ChatTutor is Telegram chatbot designed to complement language learning by providing realistic conversation practice. It is designed to supplement traditional language learning by offering users a realistic conversation partner—helping them build practical language skills through natural dialogue.
-
Purpose: ChatTutor offers users the opportunity to practice a language in a conversational setting. The bot simulates real-life interactions, encouraging users to communicate in the language they are learning. It is intended as a supportive tool in the broader language learning process, complementing the role of human tutors rather than replacing them.
-
Current Features:
- Text-Only Interaction: For now, the bot supports unlimited text messaging with one "character" acting as your tutor.
- Natural Conversations: The bot responds naturally, keeping the flow of conversation engaging and lifelike. It can explain concepts if asked, but its main role is to act as a conversation partner.

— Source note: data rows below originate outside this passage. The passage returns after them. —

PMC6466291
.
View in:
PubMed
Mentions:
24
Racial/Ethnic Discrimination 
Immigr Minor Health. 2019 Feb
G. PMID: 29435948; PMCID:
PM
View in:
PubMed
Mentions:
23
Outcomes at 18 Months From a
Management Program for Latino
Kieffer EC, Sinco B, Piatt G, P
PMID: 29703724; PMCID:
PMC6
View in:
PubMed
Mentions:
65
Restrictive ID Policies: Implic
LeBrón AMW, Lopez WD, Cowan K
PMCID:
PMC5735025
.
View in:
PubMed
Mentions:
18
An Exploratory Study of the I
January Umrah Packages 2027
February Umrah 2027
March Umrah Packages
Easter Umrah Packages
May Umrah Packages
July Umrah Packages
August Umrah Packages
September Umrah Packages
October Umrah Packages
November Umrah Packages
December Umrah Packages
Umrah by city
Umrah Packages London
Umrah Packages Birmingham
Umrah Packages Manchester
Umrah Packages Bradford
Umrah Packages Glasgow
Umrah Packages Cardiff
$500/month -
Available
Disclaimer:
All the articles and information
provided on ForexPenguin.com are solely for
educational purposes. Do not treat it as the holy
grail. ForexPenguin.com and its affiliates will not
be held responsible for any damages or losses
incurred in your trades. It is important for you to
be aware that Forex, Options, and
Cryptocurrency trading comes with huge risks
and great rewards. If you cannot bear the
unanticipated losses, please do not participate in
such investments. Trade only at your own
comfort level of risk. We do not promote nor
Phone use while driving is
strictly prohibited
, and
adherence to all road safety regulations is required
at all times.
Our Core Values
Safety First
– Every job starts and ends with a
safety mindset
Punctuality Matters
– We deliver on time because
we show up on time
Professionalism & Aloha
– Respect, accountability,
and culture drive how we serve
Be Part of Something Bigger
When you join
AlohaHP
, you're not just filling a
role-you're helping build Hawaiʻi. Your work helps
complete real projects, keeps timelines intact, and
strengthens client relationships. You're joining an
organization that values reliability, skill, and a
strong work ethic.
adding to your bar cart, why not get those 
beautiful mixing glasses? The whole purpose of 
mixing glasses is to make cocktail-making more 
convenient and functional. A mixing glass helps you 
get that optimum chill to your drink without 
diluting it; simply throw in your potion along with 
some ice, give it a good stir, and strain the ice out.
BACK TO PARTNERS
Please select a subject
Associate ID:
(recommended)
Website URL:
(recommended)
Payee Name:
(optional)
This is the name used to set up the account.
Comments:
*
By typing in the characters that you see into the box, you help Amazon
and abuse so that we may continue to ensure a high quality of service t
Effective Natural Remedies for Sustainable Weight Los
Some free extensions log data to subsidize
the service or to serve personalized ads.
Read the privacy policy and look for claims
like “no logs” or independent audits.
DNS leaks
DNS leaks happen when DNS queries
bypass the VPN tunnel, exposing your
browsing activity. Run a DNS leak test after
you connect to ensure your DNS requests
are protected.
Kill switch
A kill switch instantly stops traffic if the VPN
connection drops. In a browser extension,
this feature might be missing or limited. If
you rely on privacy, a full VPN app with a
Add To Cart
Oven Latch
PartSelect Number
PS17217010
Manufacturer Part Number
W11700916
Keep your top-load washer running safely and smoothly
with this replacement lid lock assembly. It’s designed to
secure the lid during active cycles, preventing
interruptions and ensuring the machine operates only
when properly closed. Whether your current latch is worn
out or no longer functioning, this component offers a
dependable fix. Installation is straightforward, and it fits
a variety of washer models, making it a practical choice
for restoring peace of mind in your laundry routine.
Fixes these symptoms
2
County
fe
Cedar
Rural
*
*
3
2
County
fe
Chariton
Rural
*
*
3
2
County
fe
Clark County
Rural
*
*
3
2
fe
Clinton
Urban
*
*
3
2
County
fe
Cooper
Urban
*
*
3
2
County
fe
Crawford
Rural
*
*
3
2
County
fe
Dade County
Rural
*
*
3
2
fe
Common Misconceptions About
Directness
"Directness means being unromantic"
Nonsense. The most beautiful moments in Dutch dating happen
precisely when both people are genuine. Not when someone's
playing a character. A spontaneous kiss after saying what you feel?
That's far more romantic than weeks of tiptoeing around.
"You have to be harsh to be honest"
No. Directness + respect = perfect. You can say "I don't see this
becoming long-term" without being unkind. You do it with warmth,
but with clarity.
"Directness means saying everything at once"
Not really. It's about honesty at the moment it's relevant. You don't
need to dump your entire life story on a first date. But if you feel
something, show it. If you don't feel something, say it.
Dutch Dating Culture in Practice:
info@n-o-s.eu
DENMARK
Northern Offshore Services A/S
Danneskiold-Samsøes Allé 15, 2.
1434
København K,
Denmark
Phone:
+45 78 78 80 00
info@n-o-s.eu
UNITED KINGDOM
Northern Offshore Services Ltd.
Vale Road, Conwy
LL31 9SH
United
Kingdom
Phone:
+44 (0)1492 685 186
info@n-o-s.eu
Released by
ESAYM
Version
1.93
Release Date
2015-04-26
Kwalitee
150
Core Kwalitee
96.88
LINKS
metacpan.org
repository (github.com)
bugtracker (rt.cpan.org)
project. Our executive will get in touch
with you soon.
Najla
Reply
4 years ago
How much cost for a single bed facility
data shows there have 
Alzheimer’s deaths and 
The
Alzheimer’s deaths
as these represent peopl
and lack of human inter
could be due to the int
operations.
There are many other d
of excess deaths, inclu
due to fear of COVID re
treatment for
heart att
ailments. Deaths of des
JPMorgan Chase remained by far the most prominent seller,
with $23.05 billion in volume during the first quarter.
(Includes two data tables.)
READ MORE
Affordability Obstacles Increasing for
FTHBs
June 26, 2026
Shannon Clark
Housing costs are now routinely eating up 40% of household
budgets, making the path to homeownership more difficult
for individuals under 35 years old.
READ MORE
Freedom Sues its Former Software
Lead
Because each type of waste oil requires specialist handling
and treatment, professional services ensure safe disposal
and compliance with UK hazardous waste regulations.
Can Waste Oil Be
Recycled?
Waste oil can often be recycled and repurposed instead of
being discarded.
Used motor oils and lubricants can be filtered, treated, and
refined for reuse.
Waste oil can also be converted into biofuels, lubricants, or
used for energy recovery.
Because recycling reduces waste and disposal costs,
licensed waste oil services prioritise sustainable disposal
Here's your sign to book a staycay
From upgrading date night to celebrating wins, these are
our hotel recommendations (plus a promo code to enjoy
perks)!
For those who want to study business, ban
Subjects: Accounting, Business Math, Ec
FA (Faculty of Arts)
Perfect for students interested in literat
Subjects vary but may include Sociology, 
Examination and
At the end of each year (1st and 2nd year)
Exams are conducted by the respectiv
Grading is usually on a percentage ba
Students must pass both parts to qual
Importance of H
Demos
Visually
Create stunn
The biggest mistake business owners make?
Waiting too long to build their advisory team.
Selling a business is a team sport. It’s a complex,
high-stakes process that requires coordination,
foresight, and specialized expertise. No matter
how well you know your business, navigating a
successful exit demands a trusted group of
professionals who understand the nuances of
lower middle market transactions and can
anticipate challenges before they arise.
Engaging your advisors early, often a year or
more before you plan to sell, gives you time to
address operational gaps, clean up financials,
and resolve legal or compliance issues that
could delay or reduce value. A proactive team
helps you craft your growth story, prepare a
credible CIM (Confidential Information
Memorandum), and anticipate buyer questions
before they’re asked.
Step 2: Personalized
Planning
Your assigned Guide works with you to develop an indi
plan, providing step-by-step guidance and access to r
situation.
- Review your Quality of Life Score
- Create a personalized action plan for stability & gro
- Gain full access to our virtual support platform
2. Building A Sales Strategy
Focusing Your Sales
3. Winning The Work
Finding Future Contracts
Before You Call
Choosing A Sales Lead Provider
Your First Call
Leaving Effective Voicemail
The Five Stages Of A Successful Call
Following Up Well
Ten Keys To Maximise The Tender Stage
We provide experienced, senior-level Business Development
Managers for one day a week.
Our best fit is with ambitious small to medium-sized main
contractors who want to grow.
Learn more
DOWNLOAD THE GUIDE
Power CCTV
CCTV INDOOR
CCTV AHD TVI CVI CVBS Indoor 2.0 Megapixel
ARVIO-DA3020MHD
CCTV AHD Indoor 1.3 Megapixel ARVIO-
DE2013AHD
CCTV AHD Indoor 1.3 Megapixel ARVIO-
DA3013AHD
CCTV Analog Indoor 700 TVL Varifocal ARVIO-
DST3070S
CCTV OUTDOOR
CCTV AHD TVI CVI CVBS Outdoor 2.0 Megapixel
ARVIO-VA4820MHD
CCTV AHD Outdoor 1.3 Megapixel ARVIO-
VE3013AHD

The project roadmap includes several exciting features aimed at enriching the learning experience and expanding functionality:
-
Multiple Tutor Personalities: Allowing users to choose from various tutor characters with different personality traits.
-
Media Integration: Adding support for sticker recognition, voice messages, and potentially video messages.
-
Tutoring Plans: Future monetization strategies may offer tutoring plans where educators can invest in bulk usage, providing their students with free access to ChatTutor’s features while keeping core interactions accessible to all users.
-
Monetization Model: Although messaging is currently unlimited, a future monetization strategy will introduce rate limits. Early adopters will retain unlimited text messaging and receive limited free access to premium features (like voice messages) as a token of appreciation.
- Language & Frameworks:
- Python: The project is built using Python, leveraging its robust ecosystem for asynchronous programming.
- Asynchronous Operations: All interactions and database operations run asynchronously for efficient performance.
- Database:
- PostgreSQL: Utilized for managing user data, conversation logs, and configuration settings.
- Localization:
- gettext: Implemented for language localization in the settings menu and onboarding process, ensuring a smooth user experience across multiple languages.
If you’d like to run or contribute to ChatTutor locally, follow these steps:
-
Clone the Repository:
git clone https://github.com/LessVegetables/language-bot
-
Navigate to the Project Directory:
cd language-bot
-
Create virtual environment (optional but recommended):
python -m venv venv
-
Install Dependencies:
pip install -r requirements.txt
-
Configure Environment Variables:
Create a.env
file with the following:BOT_TOKEN=<your-telegram-bot-token> OPENAI_API_KEY=<your-open-ai-key> POSTGRES_USER=<your-postgresql-username> POSTGRES_PASSWORD=<your-postgresql-password> POSTGRES_DB=<your-postgresql-database-name>
-
Run the Bot:
python src/mvp.py
ChatTutor represents a forward-thinking project that leverages natural language processing, asynchronous programming in Python, and robust database management to create a dynamic language learning tool. Key highlights include:
- Scalable Architecture: Efficiently handles high concurrency and user growth through asynchronous operations and PostgreSQL.
- User-Centric Design: Focused on enhancing the language learning process by providing a realistic, engaging conversation experience—not as a replacement for human tutors, but as a valuable supplement.
- Internationalization: Built with localization in mind, ensuring accessibility and usability for a global audience.
- Future-Proofing: With a clear roadmap that includes multi-character support, media enhancements, and tutoring plans, ChatTutor is poised to evolve with the needs of modern language learners.
Contributions are welcome! If you'd like to improve ChatTutor, please fork the repository, make your changes, and open a pull request. For major changes, please open an issue first to discuss your ideas.
This project is licensed under the MIT License. See the LICENSE file for details.